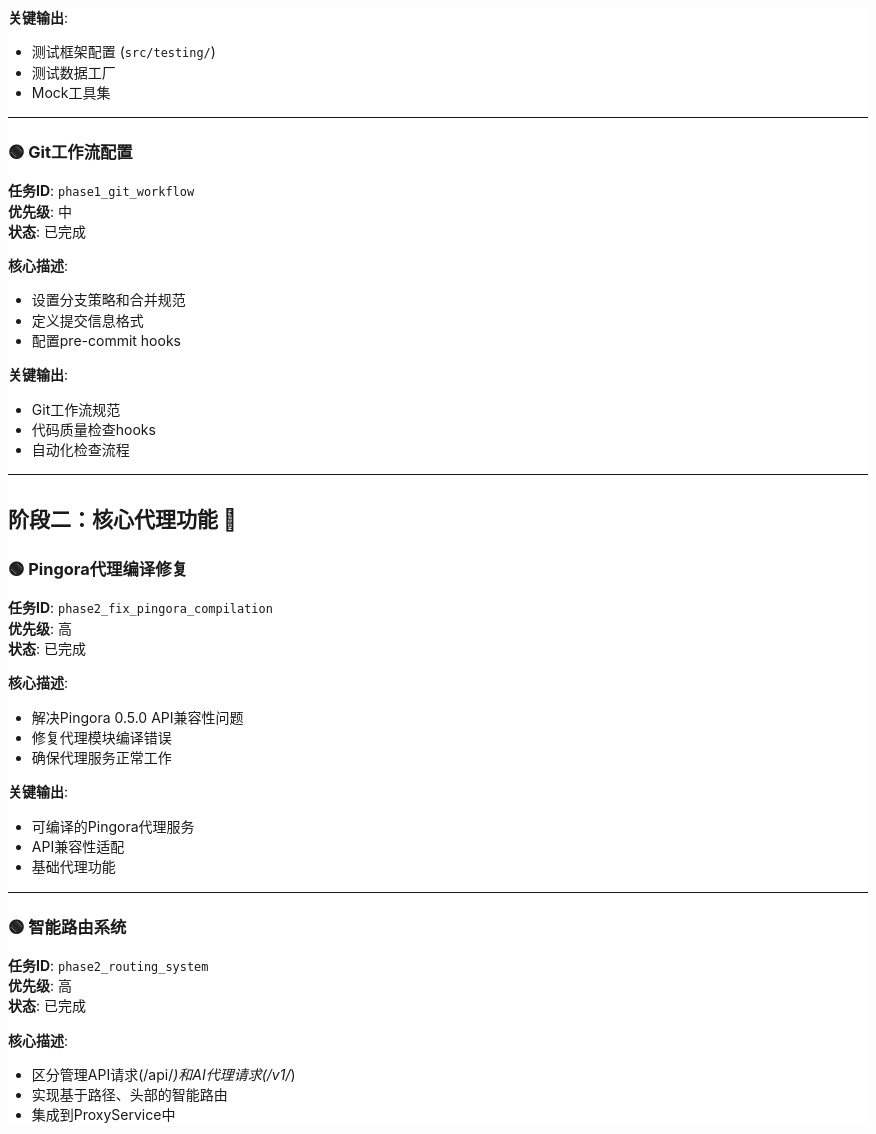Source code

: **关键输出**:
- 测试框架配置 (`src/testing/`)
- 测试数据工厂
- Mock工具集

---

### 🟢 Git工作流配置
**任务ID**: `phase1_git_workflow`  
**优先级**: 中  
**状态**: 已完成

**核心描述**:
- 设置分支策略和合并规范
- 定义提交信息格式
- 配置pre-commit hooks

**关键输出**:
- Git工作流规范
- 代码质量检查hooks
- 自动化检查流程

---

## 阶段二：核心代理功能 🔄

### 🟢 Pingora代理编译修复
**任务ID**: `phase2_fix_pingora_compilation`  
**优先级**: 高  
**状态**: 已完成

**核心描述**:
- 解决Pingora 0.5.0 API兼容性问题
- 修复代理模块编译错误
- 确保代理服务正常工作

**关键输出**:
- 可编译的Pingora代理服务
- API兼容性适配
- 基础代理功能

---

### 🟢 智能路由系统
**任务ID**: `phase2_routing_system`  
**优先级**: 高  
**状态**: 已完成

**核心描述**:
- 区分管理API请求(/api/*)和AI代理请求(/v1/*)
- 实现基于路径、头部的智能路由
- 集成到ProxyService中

▸ **Job**
Copy the rows above character for character, omitting the pictures.

▸ **Reply**
Source code

: **关键输出**:
- 测试框架配置 (`src/testing/`)
- 测试数据工厂
- Mock工具集

---

### 🟢 Git工作流配置
**任务ID**: `phase1_git_workflow`  
**优先级**: 中  
**状态**: 已完成

**核心描述**:
- 设置分支策略和合并规范
- 定义提交信息格式
- 配置pre-commit hooks

**关键输出**:
- Git工作流规范
- 代码质量检查hooks
- 自动化检查流程

---

## 阶段二：核心代理功能 🔄

### 🟢 Pingora代理编译修复
**任务ID**: `phase2_fix_pingora_compilation`  
**优先级**: 高  
**状态**: 已完成

**核心描述**:
- 解决Pingora 0.5.0 API兼容性问题
- 修复代理模块编译错误
- 确保代理服务正常工作

**关键输出**:
- 可编译的Pingora代理服务
- API兼容性适配
- 基础代理功能

---

### 🟢 智能路由系统
**任务ID**: `phase2_routing_system`  
**优先级**: 高  
**状态**: 已完成

**核心描述**:
- 区分管理API请求(/api/*)和AI代理请求(/v1/*)
- 实现基于路径、头部的智能路由
- 集成到ProxyService中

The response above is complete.